--- Begin EXCERPTED PASSAGE ---

July 15, 2009 |  3:26 pm

A former L.A. Superior Court family law commissioner was publicly censured today and barred from taking on future judicial assignments for failing to decide a number of cases within the time frame required by law, officials said.

According to the state Commission on Judicial Performance, which investigates misconduct by judges, one litigant complained to court officials that commissioner Ann Dobbs delayed ruling on a case for five years. Two others complained that Dobbs hadn’t made a judgment in their cases for 11 months and six months.

Under California law, a judge is expected to decide on matters within 90 days after the case is submitted to them. Dobbs, who served as family law commissioner from March 2001 until she retired in October 2007, could not immediately be reached for comment.

Between 2006 and 2007, court officials transferred hundreds of Dobbs’ cases to other judges and gave her time off to complete the others, but she still failed to get them done on time, according to the disciplinary decision.

--- End EXCERPTED PASSAGE ---

> _PROBLEMS_
a - Answer these about the censure article:
(i) How long did one litigant say Dobbs took to rule on a case?
(ii) Within how many days after submission does California law expect a judge to decide a matter?
(iii) When did Dobbs retire?
b - Reproduce verbatim the passage of the censure article from "According to the state" up to and including "and six months.".

--- Begin DATA SHOWN ---

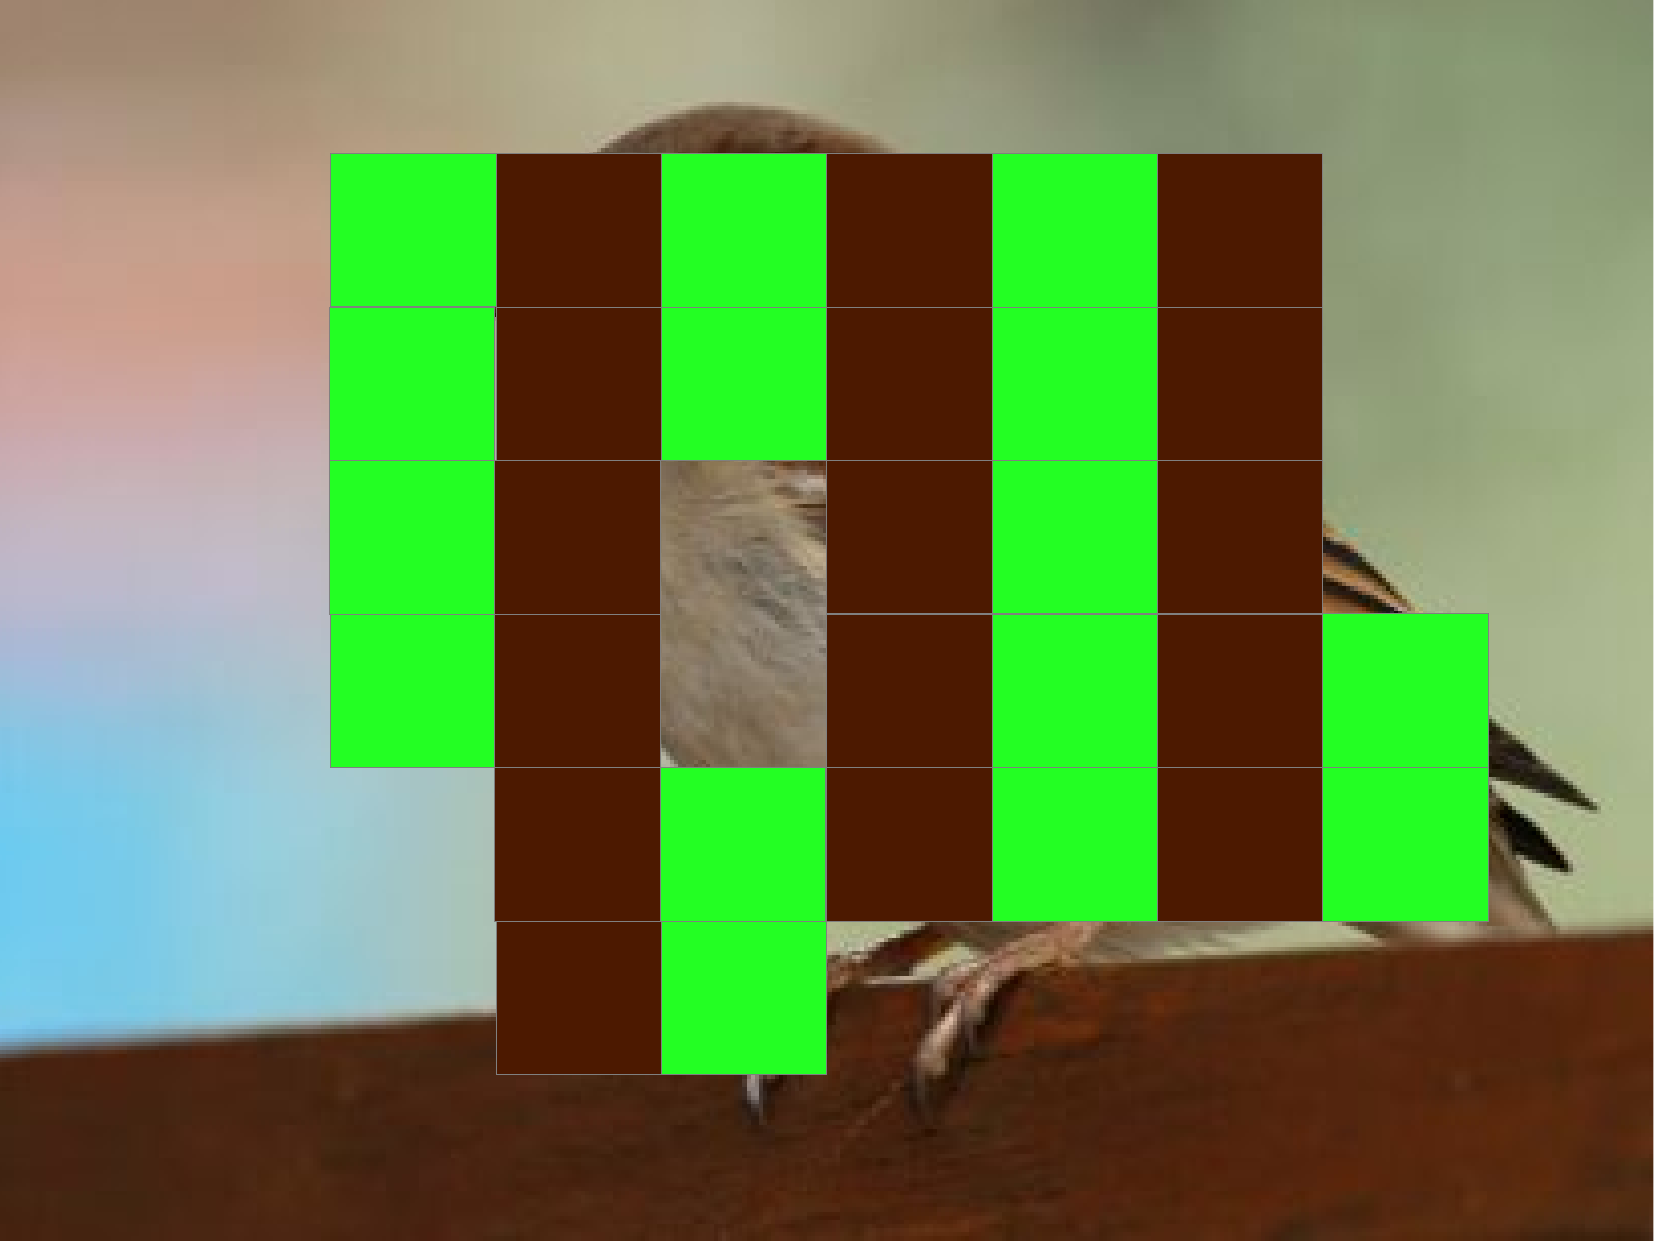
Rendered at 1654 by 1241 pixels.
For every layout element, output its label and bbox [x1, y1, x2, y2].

picture [0, 0, 1654, 1241]
text_box [329, 153, 1489, 1075]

--- End DATA SHOWN ---

> _TASK SOLUTIONS_
a -
(i) Five years
(ii) 90 days
(iii) October 2007

b -
According to the state Commission on Judicial Performance, which investigates misconduct by judges, one litigant complained to court officials that commissioner Ann Dobbs delayed ruling on a case for five years. Two others complained that Dobbs hadn’t made a judgment in their cases for 11 months and six months.